Tras años de un marcado “efecto desplazamiento” que estrangulaba el financiamiento, el sistema financiero ejecuta un viraje histórico. Con el sector público reduciendo su demanda, los bancos destinan ahora una proporción creciente de sus activos a familias y empresas, impulsando una incipiente reactivación de la actividad económica a través de un mayor consumo e inversión.
En un cambio de paradigma con profundas implicancias para la actividad productiva, el sistema bancario argentino ha reorientado de manera decisiva el destino de sus fondos desde el inicio de la actual administración. El fenómeno, conocido en la jerga económica como crowding out o “efecto desplazamiento”, que durante años caracterizó a la plaza financiera local, comienza a revertirse, dando paso a una dinámica de crowding in que privilegia el financiamiento para el sector privado.
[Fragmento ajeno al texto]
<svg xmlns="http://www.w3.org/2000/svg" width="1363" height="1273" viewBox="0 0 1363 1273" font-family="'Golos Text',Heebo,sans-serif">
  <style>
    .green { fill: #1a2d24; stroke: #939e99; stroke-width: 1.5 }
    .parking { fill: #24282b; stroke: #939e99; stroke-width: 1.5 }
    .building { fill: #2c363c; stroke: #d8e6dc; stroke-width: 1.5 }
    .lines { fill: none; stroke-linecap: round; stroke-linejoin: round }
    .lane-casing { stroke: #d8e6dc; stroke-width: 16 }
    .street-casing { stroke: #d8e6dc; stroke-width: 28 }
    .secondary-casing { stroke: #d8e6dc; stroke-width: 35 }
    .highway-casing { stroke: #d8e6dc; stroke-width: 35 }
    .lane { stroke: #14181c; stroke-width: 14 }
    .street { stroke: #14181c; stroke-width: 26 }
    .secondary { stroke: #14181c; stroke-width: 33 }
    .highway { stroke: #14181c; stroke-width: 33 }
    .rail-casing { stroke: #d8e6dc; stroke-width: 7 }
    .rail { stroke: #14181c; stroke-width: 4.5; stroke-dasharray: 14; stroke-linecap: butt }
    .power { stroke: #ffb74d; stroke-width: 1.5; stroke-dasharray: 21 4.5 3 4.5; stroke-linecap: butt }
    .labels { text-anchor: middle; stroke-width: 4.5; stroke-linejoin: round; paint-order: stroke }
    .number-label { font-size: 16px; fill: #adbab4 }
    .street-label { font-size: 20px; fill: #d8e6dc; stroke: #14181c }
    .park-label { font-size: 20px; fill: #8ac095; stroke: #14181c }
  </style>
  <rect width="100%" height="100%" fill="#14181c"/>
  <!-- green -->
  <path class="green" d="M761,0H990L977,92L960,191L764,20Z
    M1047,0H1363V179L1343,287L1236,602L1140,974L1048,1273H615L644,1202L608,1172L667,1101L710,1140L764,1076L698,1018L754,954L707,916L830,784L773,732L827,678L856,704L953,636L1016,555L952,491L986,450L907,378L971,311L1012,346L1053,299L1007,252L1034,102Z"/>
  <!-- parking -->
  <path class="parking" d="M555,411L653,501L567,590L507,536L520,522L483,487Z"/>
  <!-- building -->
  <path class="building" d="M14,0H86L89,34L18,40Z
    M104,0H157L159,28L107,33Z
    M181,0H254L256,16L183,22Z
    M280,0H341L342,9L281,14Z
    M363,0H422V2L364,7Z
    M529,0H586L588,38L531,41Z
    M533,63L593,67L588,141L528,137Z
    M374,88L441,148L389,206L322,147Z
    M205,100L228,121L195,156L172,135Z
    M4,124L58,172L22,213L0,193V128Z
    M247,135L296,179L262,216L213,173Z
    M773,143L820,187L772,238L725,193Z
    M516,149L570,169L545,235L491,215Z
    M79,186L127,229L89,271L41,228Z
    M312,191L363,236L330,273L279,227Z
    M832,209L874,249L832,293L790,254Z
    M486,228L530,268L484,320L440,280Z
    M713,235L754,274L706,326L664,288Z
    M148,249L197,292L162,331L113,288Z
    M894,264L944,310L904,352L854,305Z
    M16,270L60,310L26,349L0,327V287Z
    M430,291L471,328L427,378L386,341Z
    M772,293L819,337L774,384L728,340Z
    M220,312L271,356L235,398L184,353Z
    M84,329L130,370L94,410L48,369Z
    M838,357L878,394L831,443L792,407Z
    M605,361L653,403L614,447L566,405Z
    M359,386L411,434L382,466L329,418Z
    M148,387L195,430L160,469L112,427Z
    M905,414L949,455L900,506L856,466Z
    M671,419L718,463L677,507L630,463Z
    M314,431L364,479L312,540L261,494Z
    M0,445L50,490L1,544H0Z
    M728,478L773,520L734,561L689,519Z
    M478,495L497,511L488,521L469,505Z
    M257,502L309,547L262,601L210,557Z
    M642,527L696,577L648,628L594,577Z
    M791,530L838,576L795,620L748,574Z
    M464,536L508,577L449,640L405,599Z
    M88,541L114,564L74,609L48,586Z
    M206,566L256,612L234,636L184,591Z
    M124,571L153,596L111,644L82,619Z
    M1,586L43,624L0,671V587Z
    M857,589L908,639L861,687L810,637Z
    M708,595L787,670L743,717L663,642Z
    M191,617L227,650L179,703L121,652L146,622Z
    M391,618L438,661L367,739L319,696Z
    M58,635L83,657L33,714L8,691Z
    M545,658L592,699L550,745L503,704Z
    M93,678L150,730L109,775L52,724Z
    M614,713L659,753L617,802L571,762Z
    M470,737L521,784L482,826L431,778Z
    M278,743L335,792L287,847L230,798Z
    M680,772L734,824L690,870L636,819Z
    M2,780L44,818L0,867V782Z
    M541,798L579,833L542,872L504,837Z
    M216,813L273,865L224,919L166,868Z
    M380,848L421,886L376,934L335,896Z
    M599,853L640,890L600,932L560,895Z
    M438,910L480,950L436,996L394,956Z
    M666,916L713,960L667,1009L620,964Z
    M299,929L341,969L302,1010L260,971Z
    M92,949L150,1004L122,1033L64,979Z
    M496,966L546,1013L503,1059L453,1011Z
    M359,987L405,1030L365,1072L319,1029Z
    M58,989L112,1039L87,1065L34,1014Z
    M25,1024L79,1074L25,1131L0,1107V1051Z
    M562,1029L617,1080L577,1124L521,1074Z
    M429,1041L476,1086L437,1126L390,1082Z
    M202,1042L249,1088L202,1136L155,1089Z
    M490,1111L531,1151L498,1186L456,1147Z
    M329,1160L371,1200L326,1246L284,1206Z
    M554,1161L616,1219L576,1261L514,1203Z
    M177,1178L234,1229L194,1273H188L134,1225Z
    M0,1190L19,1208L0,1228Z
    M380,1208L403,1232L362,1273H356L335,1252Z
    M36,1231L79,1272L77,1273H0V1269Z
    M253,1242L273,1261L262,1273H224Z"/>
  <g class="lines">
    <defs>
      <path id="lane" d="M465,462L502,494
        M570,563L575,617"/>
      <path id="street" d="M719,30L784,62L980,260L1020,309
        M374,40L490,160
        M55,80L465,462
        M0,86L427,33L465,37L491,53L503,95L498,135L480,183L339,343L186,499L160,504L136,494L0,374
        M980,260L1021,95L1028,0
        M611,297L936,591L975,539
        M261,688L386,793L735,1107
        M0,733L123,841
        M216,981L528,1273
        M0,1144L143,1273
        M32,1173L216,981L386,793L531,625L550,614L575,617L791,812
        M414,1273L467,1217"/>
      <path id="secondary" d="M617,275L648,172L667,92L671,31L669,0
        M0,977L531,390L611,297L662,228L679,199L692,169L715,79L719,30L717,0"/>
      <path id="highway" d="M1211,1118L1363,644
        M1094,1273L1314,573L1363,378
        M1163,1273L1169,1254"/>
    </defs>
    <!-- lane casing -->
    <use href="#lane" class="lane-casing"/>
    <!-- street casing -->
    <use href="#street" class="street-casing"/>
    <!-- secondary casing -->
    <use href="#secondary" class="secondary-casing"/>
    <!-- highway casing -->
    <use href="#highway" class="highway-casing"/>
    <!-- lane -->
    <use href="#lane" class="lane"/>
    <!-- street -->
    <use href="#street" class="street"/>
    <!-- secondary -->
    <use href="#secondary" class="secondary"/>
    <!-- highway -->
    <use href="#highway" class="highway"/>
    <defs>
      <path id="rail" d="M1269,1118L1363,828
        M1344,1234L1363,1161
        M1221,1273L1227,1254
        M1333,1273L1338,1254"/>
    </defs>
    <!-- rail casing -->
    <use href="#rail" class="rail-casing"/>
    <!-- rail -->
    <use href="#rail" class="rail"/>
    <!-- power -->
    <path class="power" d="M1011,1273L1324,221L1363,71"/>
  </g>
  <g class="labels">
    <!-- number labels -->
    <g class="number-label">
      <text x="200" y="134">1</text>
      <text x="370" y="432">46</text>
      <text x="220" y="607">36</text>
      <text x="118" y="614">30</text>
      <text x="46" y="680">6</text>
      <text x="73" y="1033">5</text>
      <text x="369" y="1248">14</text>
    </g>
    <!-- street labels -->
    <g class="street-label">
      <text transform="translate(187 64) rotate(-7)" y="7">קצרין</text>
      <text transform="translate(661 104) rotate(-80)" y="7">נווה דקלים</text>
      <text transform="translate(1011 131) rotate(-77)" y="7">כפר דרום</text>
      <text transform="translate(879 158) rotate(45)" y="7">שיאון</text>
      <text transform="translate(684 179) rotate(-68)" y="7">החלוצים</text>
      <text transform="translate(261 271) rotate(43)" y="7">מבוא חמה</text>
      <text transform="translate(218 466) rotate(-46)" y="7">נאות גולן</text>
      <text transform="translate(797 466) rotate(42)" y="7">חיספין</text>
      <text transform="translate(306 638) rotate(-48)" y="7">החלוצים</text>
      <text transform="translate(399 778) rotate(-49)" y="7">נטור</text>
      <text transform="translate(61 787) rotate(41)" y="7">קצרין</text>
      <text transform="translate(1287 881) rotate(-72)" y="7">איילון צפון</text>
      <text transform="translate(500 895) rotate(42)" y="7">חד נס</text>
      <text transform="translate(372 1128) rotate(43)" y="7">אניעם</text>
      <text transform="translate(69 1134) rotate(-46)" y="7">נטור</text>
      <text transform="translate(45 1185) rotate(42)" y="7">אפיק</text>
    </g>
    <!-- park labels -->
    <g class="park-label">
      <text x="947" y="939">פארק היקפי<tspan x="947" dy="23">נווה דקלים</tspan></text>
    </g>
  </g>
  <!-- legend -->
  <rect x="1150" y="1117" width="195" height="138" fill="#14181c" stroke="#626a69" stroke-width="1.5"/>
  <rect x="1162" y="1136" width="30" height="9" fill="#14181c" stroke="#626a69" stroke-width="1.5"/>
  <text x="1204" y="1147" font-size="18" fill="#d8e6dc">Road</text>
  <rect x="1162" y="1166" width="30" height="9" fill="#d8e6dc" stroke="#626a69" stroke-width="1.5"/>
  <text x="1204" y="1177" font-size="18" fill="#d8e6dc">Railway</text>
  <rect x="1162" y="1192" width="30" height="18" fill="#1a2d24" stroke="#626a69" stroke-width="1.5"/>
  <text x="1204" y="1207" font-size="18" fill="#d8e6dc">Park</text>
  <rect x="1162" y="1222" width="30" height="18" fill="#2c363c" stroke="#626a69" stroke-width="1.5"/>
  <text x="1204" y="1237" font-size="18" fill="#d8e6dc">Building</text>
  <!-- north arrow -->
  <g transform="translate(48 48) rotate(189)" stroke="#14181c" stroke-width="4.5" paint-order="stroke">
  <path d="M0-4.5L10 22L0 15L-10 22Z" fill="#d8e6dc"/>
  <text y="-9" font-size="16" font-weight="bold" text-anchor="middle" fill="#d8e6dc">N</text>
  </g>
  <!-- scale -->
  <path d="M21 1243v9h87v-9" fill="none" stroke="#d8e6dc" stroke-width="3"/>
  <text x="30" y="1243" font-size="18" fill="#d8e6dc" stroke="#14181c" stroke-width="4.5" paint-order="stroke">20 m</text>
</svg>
Esta transformación es considerada por los analistas como un pilar fundamental para la reactivación, luego de que la economía atravesara un período de estancamiento y posterior contracción, como resultado del ajuste monetario aplicado por el equipo económico del presidente Javier Milei en el contexto de las elecciones legislativas. Al liberar crédito para empresas y particulares, se busca destrabar el consumo y fomentar la inversión.
Al respecto, Martín Vauthier, director del Banco de Inversión y Comercio Exterior (BICE), explicó el mecanismo subyacente: “El verdadero ajuste es el déficit fiscal. Con déficit, el Estado se financiaba con impuesto inflacionario, erosionando el poder adquisitivo de la moneda, y absorbiendo el ahorro de la economía, lo que impedía la existencia de crédito para familias y empresas”. Vauthier graficó la magnitud del cambio: “Los bancos llegaron a tener más del 50% de su activo en financiamiento al sector público y apenas 22% al sector privado. Con el orden macro, ese ahorro paralizado durante años se transformó en acceso a una vivienda o un automóvil para miles de familias o en financiamiento para la inversión de las compañías”.
La evolución del financiamiento, documentada en un gráfico difundido por el propio funcionario, ilustra este vuelco. Tras un incremento sostenido de la exposición crediticia al Estado a partir de 2018, que alcanzó un pico del 51% hacia fines de la gestión de Alberto Fernández, la tendencia se ha invertido. Para marzo del presente año, el crédito al sector privado no financiero ya representaba el 44% del activo total de la banca, reduciendo la participación estatal al 28%.
El motor de esta transición fue una combinación de factores. Luego del triunfo oficialista en los comicios de octubre, el Ministerio de Economía inyectó liquidez al mercado mediante una licitación de deuda, lo que provocó un descenso de las tasas de interés, que se estabilizaron en un rango entre el 19% y el 30% anual en pesos. Este nuevo escenario reactivó el flujo crediticio.
Los datos del Banco Central confirman la tendencia. En octubre, los préstamos en pesos al sector privado registraron un crecimiento real del 1,1%, marcando una ruptura con la caída del mes anterior. Más significativo aún es el avance interanual, que alcanzó un 44,8% en términos reales. Medido sobre el Producto Bruto Interno, el saldo de crédito llegó al 9,2%, duplicando el nivel observado a comienzos de 2024.
Dentro de este panorama, los préstamos con garantía real mantienen una trayectoria sólida, con diecisiete meses consecutivos de expansión. Los créditos hipotecarios, impulsados mayoritariamente por las líneas ajustables por UVA, lideraron este crecimiento con un salto del 8,3% mensual y una acumulación del 285,8% en los últimos doce meses. Federico González Rouco, economista de Equilibra, destacó que en octubre se desembolsaron el equivalente a 372 millones de dólares en hipotecarias UVA, la cifra más elevada desde mayo de 2018.
No obstante, el especialista lanzó una advertencia: “El apuro por cerrar los créditos preelectorales se notó”. Anticipó que, una vez agotado este impulso, la demanda podría resentirse ante un eventual repunte de las tasas y la apreciación del dólar, factores que restringen el acceso al financiamiento.
Pese a estos riesgos en el horizonte, la información preliminar correspondiente a noviembre consolida el rumbo: la recuperación del crédito privado se afianza, mientras pierde relevancia el destinado al sector público, en un círculo virtuoso alentado por el abaratamiento del costo del dinero.